Mumbai University's 85-metre-tall Rajabai Clock Tower and its adjacent library have been undergoing major restoration since 2013, a project that has finally drawn to a conclusion this month.
The Porbandar stone structure that merges Victorian, Gothic and Islamic architecture will once again dominate the city skyline and glimmer like a lighthouse, thanks to a $1.2 million project funded by Tata Consultancy Services, the Indian Heritage Society and Mumbai University.
The structure sits at the centre of the Unesco World Heritage-listed ensemble of buildings in the Victorian Gothic and Art Deco Marine Drive, the Oval and Fort areas of Mumbai, and is a citadel that stands as a testament to the city's cosmopolitan past.
The foundation stone for the project was laid on March 1, 1869. By November 1878 the building was completed, at the cost of 547,703 rupees ($7,536), an astronomical sum at the time.
Premchand Roychand, a wealthy broker who founded the Bombay Stock Exchange, commissioned the structure in honour of his mother, Rajabai, and funded its construction. Rajabai was going blind at the time, and urban legend has it that the tower was built so she could figure out what time of day it was based on the hourly chimes that would ring out from the tower and fill the city.
On February 27, 1880, the building was officially inaugurated by Governor Sir Richard Temple, who also functioned as the chancellor of the university. Designed by Sir George Gilbert Scott, an English architect famous for his Gothic revival work, it was modelled on Big Ben in London.
Scott sent his designs to India without actually visiting the country. His brief was “to design an ornament for the city and have bells of joy within it”.

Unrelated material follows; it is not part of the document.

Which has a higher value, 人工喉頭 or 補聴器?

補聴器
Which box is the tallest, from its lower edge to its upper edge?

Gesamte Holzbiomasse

Given Scott's absence from the actual site, it was Rao Bahadur Muckoond Ramchandar, an Indian civil engineer, who supervised the construction of the building. With the help of John Lockwood Kipling and his students at Sir J J School of Arts, Mumbai's oldest and premier art school, the extraordinary Porbandar stone carving works were carried out. Thus, despite being built at the peak of British rule in India, the Rajabai Tower was essentially built with Indian money and manpower.
"Premchand Roychand, my great-grandfather, was a great believer in education, especially for girls," Sushil Premchand, a businessman and philanthropist who lives in Zurich, and the great-great-grandson of Rajabai, tells The National.
"But his most prominent acknowledgement of the importance of women in society was the request that his gift of the clock tower, to the University of Mumbai, be named after his mother, Rajabai. This is so poignant in today's world, where we need to better understand, acknowledge and respect the huge contribution of women to Mumbai and India. The Rajabai Clock Tower, which will now be so wonderfully illuminated, should be seen as a beacon for the importance of women in society."
Brinda Somaya, an award-winning Indian architect and urban conservationist, was commissioned to lead the restoration project. Her team worked over the years to recreate the magic of the Rajabai Clock Tower while avoiding some of the pitfalls of "conservation projects" in recent times.
"A restoration requires research and understanding of the structure's past and sensitive interventions to restore and upgrade using innovative solutions to resurrect a building and its beauty, while making it function efficiently even for today," Somaya says.
To this end, the team contracted heritage lighting expert Kanchan Puri to lend the Rajabai Clock Tower the chiaroscuro it demanded. Her job entailed months of climbing the tower's narrow spiral staircase – merely half a metre wide – in an attempt to map the structure's hidden nooks and Gothic crevices. The effort has paid off: the lighting design now represents a tasteful merger of tinsel and aesthetics.
By choosing a lighting design that is non-intrusive and eco-friendly, the restoration project will also save the lives of flying insects that are so often the victims of ultraviolet light.
"The all-LED design should generate significant savings in energy and maintenance compared to the previous tungsten-halogen, metal-halide and fluorescent scheme," Puri says. "It will also reduce the emission of UV light, helping to preserve the sensitive building material. The lighting design goal was to restore the original architectural splendour while increasing the light levels to meet the library's modern needs. The theme was to conceal and yet reveal."
Puri's team created a large two-ringed pendant with many lamps for the main reading halls at the upper level of the university's library. It is a modern interpretation of gas-lit candles and complements the warmth of the timber-coffered arched ceiling. It also improves the conditions for reading while creating a soft sparkle, reminiscent of a flame.
Now that the tower is restored to its former glory, the stakeholders of this project, which won a Unesco Asia-Pacific Award for Cultural Heritage Conservation in 2018, and the people of Mumbai can expect their home-made "Big Ben" to beam and ring out yet again, hopefully heralding a new, enlightened era for the city.